People say that everyone comes to this point in their life, where they have to make a decision and its always hard and all that. I look at everyone around me and i don't see them experiencing anything of such. Well, maybe my mum had to make a decision about getting a divorce or not. But everyone else around me, nah.
You go to primary school, then high school, then college, maybe Masters, then you get a job. In the process you meet someone, decide to spend the rest of your life with him or her, you get married, then come the kids, maybe you change jobs a couple times in between, start your own side thing, make your passion/hobby into a career and hopefully in there somewhere you are happy and content.
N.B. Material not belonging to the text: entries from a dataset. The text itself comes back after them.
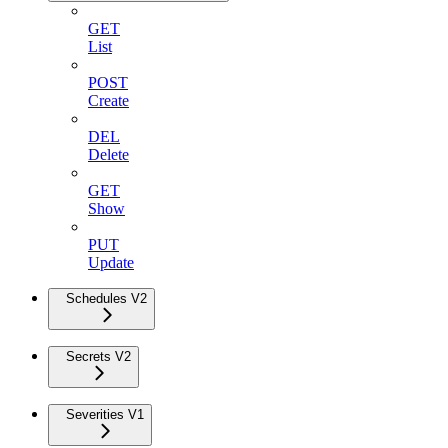
GET
List
POST
Create
DEL
Delete
GET
Show
PUT
Update
Schedules V2
Secrets V2
Severities V1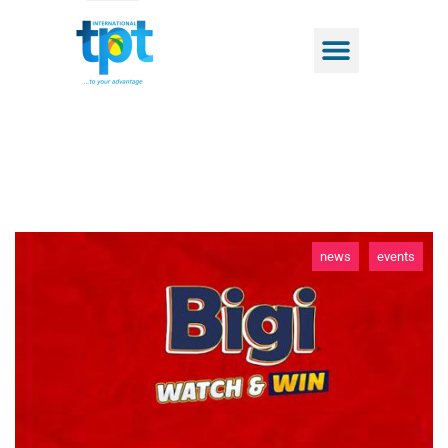
news
events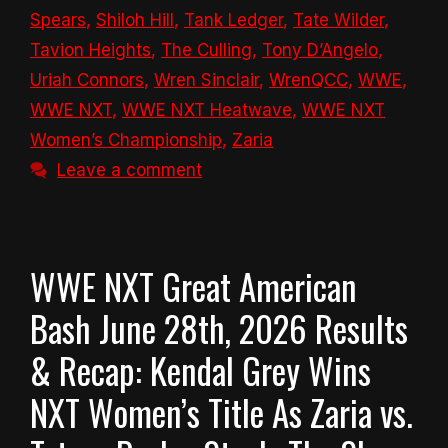
Spears
,
Shiloh Hill
,
Tank Ledger
,
Tate Wilder
,
Tavion Heights
,
The Culling
,
Tony D’Angelo
,
Uriah Connors
,
Wren Sinclair
,
WrenQCC
,
WWE
,
WWE NXT
,
WWE NXT Heatwave
,
WWE NXT
Women’s Championship
,
Zaria
Leave a comment
WWE NXT Great American
Bash June 28th, 2026 Results
& Recap: Kendal Grey Wins
NXT Women’s Title As Zaria vs.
I think that's how it should be, i certainly had my life planned out as such. But alas, far from it. And six months later, i'm still very unsure as to what the next step is. I have never been so undecided in my entire life. I knew how things were going to end for me, i knew how life was going to run and now the only thing i am certain of is i am not interested in a relationship, i can't be with a man that snores, my man must be 6'2 or taller, i have a good future ahead no matter the path i take, i am happy, not so much content, and i am closer to God more than ever before, yet feel so far away from him.
I could go on and on, but i am not going to. I will explain as time goes on i guess. This implies that i am back. Yes, i am and i have missed you and i hope you are all doing well. I had wanted to change the id, but there was no way to doing that without cutting everyone off, so i just changed the name.
Yea, that's about it for now. We'll talk soon.